## Your goal
Every line below should be copied exactly; drop the pictures.

Supplied material Start Marker

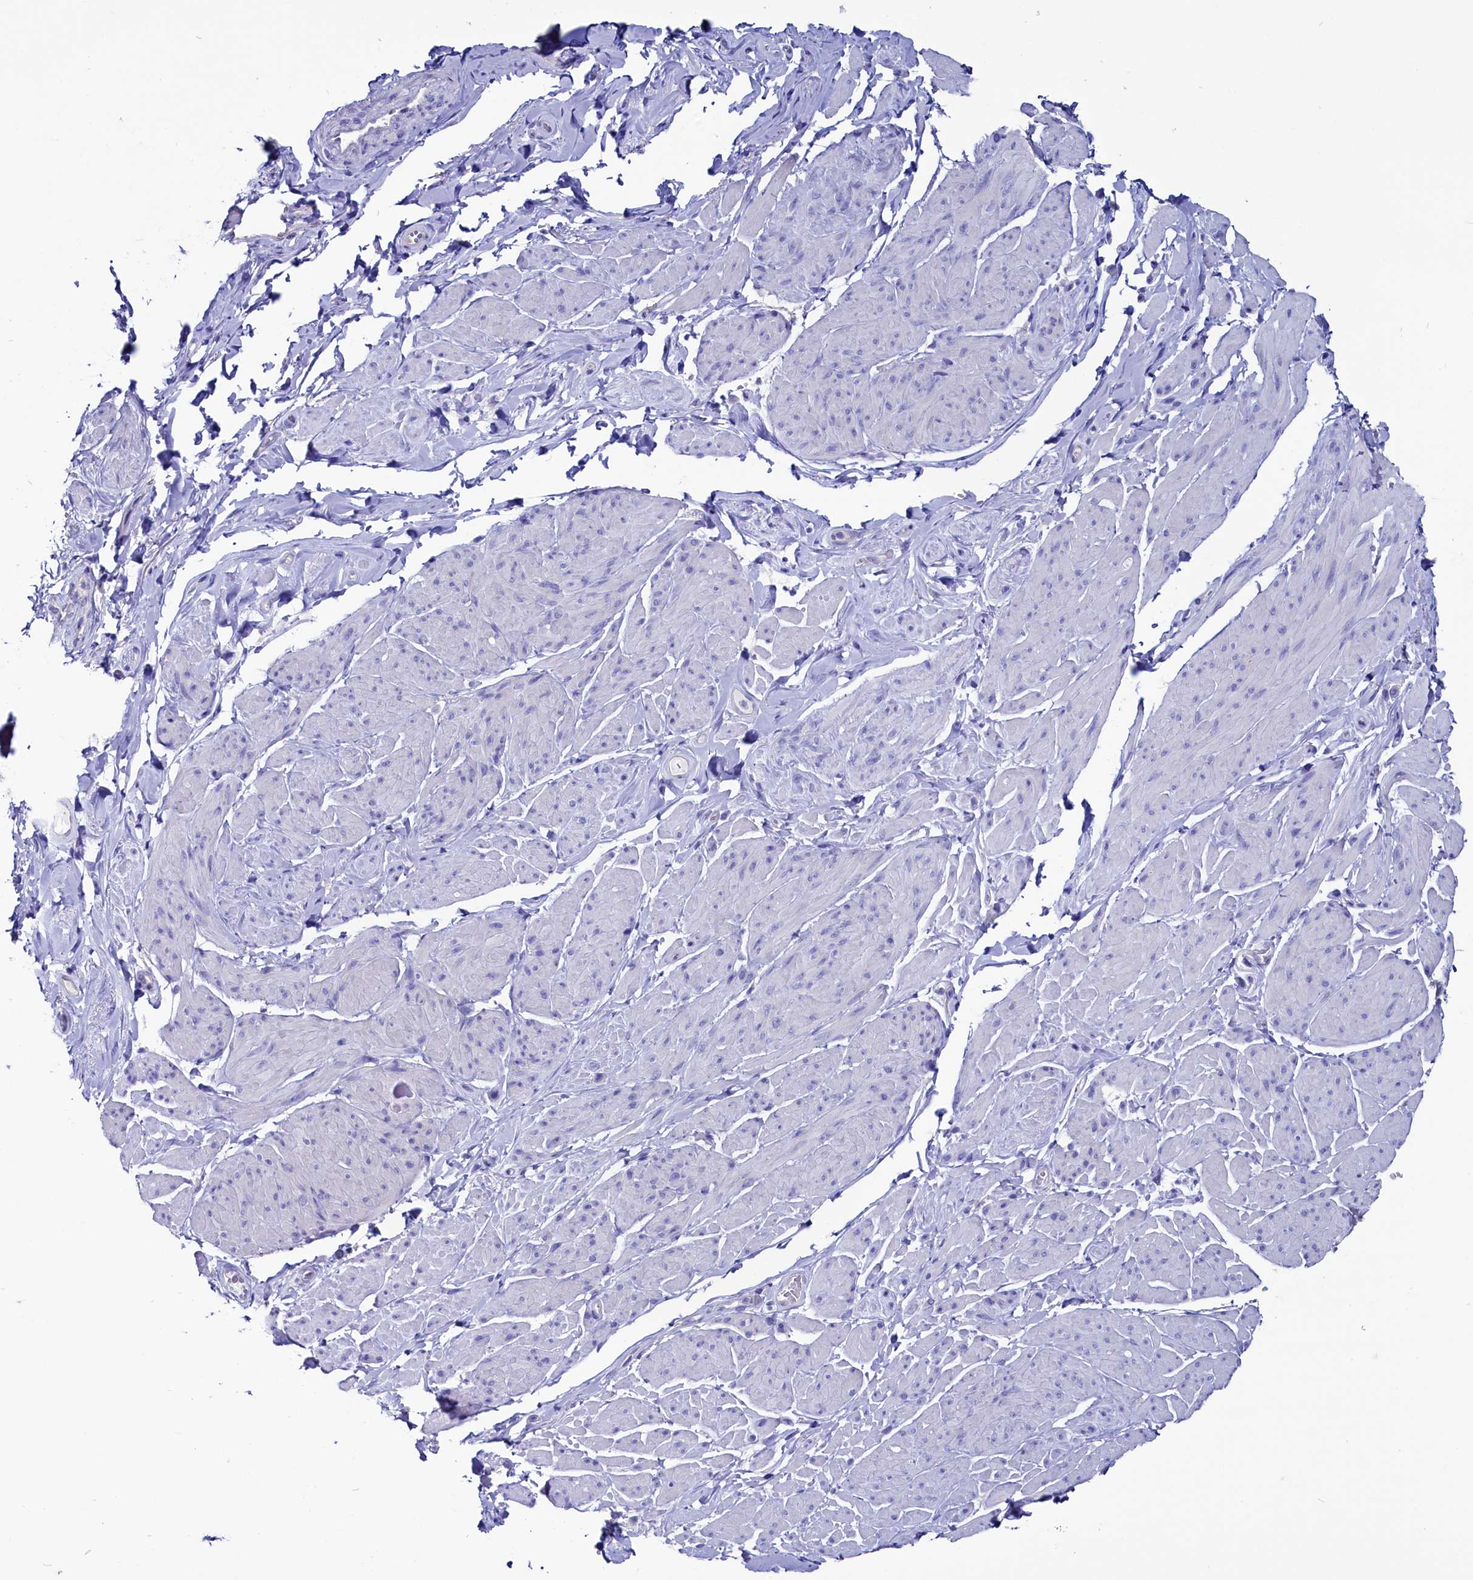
{"staining": {"intensity": "negative", "quantity": "none", "location": "none"}, "tissue": "smooth muscle", "cell_type": "Smooth muscle cells", "image_type": "normal", "snomed": [{"axis": "morphology", "description": "Normal tissue, NOS"}, {"axis": "topography", "description": "Smooth muscle"}, {"axis": "topography", "description": "Peripheral nerve tissue"}], "caption": "Immunohistochemical staining of normal smooth muscle reveals no significant positivity in smooth muscle cells. Brightfield microscopy of immunohistochemistry stained with DAB (3,3'-diaminobenzidine) (brown) and hematoxylin (blue), captured at high magnification.", "gene": "CIAPIN1", "patient": {"sex": "male", "age": 69}}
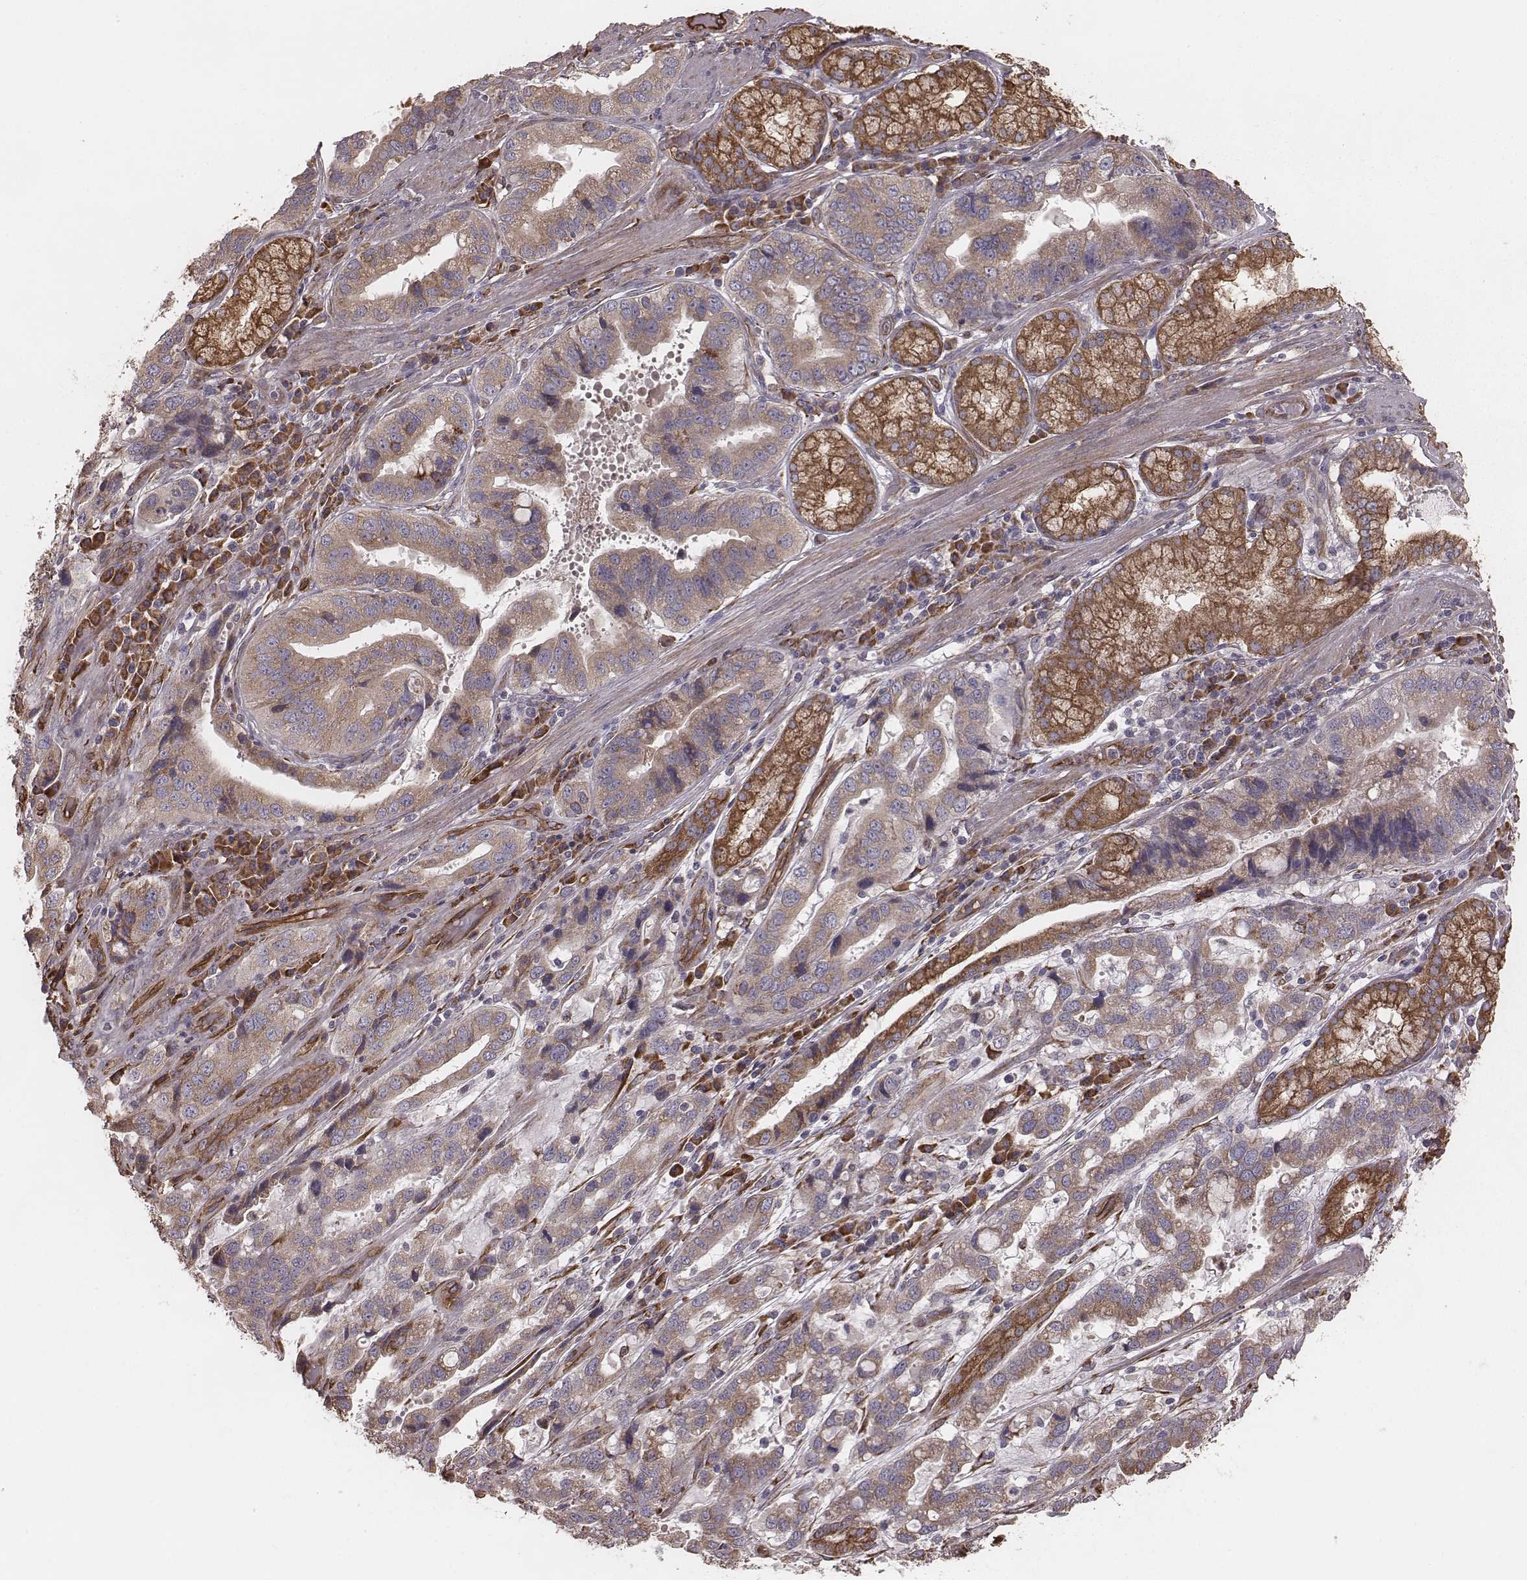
{"staining": {"intensity": "weak", "quantity": ">75%", "location": "cytoplasmic/membranous"}, "tissue": "stomach cancer", "cell_type": "Tumor cells", "image_type": "cancer", "snomed": [{"axis": "morphology", "description": "Adenocarcinoma, NOS"}, {"axis": "topography", "description": "Stomach, lower"}], "caption": "Immunohistochemical staining of human stomach cancer reveals low levels of weak cytoplasmic/membranous protein staining in about >75% of tumor cells.", "gene": "PALMD", "patient": {"sex": "female", "age": 76}}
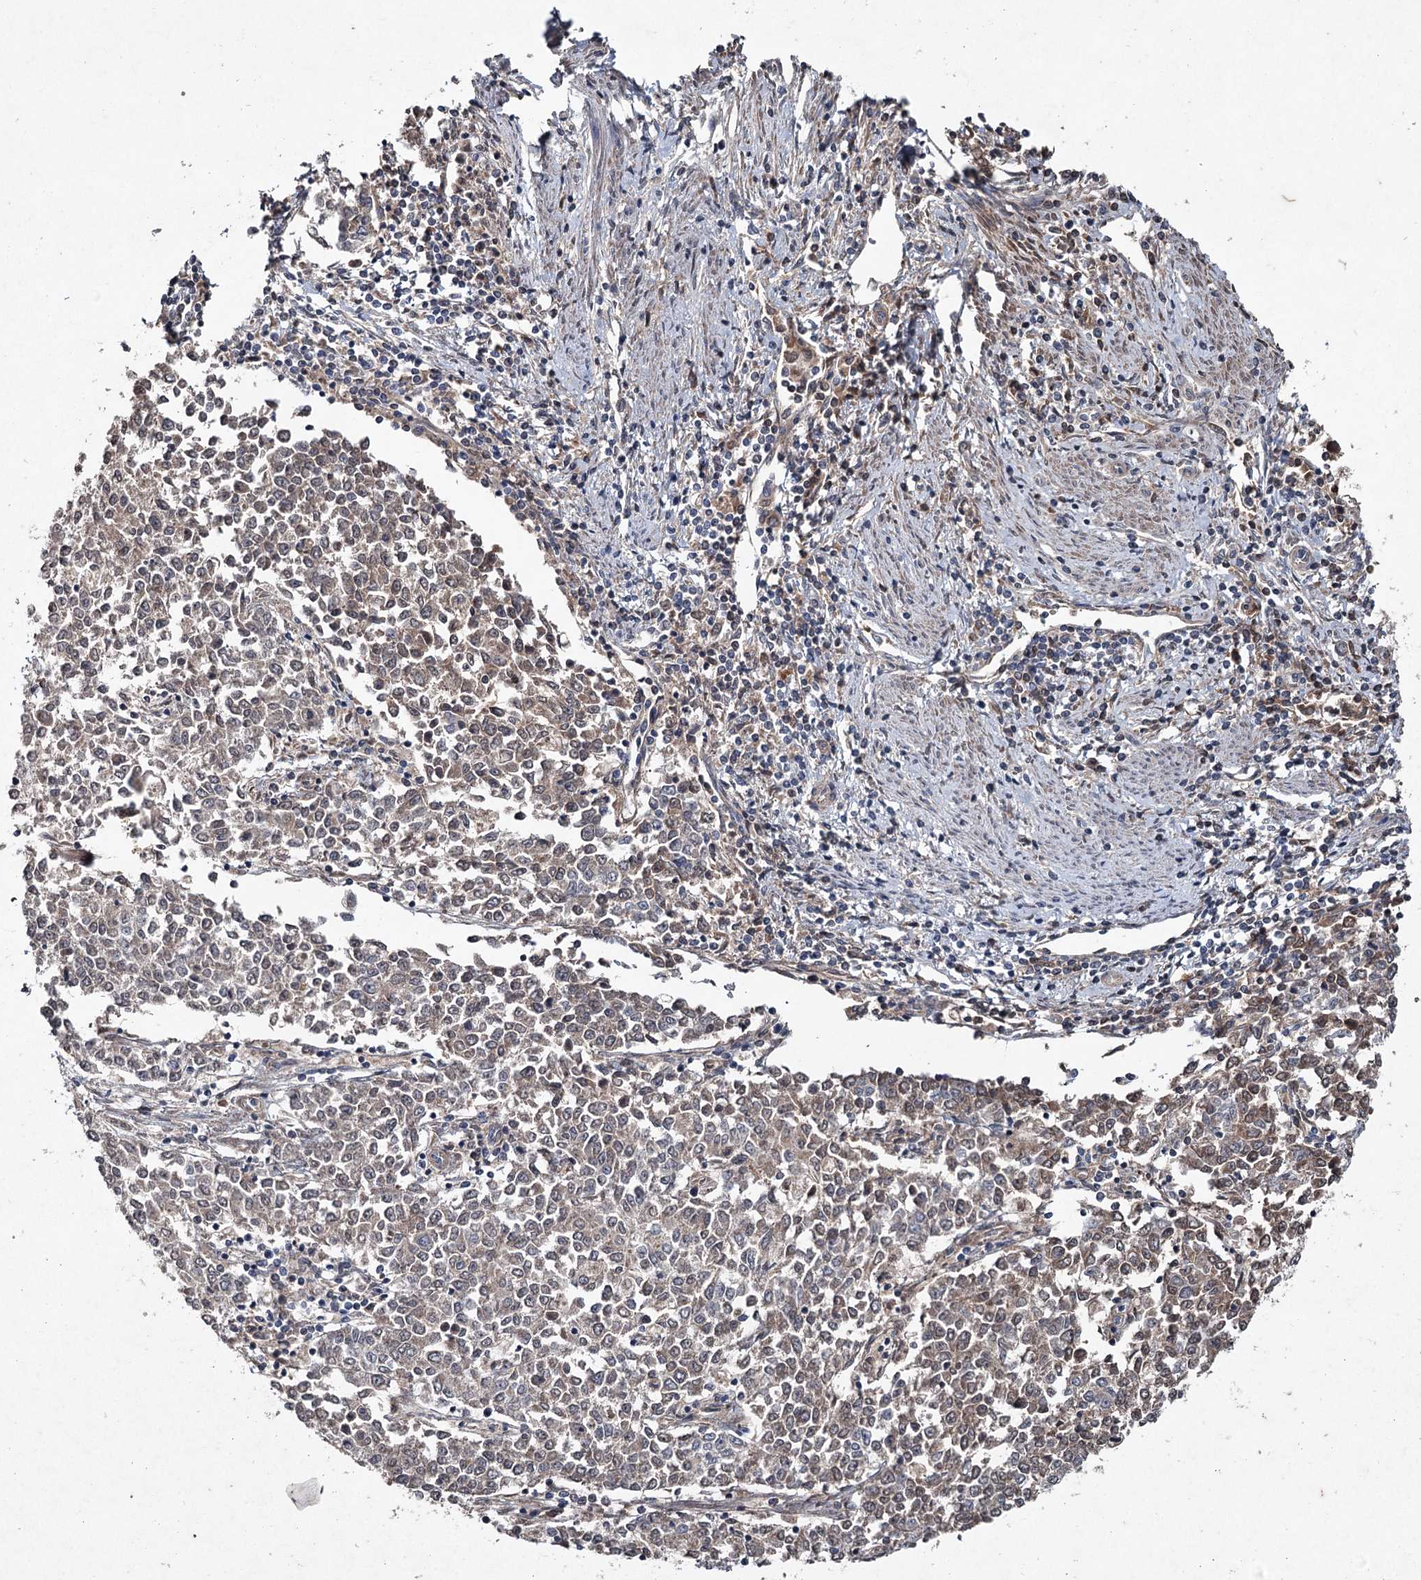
{"staining": {"intensity": "weak", "quantity": "<25%", "location": "cytoplasmic/membranous"}, "tissue": "endometrial cancer", "cell_type": "Tumor cells", "image_type": "cancer", "snomed": [{"axis": "morphology", "description": "Adenocarcinoma, NOS"}, {"axis": "topography", "description": "Endometrium"}], "caption": "Tumor cells are negative for brown protein staining in endometrial cancer (adenocarcinoma).", "gene": "PGLYRP2", "patient": {"sex": "female", "age": 50}}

Supplied material End Marker

## Exercise solution
{"staining": {"intensity": "negative", "quantity": "none", "location": "none"}, "tissue": "smooth muscle", "cell_type": "Smooth muscle cells", "image_type": "normal", "snomed": [{"axis": "morphology", "description": "Normal tissue, NOS"}, {"axis": "topography", "description": "Smooth muscle"}, {"axis": "topography", "description": "Peripheral nerve tissue"}], "caption": "Immunohistochemical staining of normal smooth muscle reveals no significant positivity in smooth muscle cells. Brightfield microscopy of immunohistochemistry stained with DAB (3,3'-diaminobenzidine) (brown) and hematoxylin (blue), captured at high magnification.", "gene": "CIAPIN1", "patient": {"sex": "male", "age": 69}}
{"staining": {"intensity": "weak", "quantity": ">75%", "location": "cytoplasmic/membranous"}, "tissue": "stomach cancer", "cell_type": "Tumor cells", "image_type": "cancer", "snomed": [{"axis": "morphology", "description": "Adenocarcinoma, NOS"}, {"axis": "topography", "description": "Stomach, lower"}], "caption": "Immunohistochemical staining of human stomach cancer reveals low levels of weak cytoplasmic/membranous protein staining in about >75% of tumor cells.", "gene": "PALMD", "patient": {"sex": "female", "age": 76}}
{"staining": {"intensity": "weak", "quantity": "<25%", "location": "cytoplasmic/membranous"}, "tissue": "endometrial cancer", "cell_type": "Tumor cells", "image_type": "cancer", "snomed": [{"axis": "morphology", "description": "Adenocarcinoma, NOS"}, {"axis": "topography", "description": "Endometrium"}], "caption": "Tumor cells are negative for brown protein staining in endometrial cancer (adenocarcinoma).", "gene": "PGLYRP2", "patient": {"sex": "female", "age": 50}}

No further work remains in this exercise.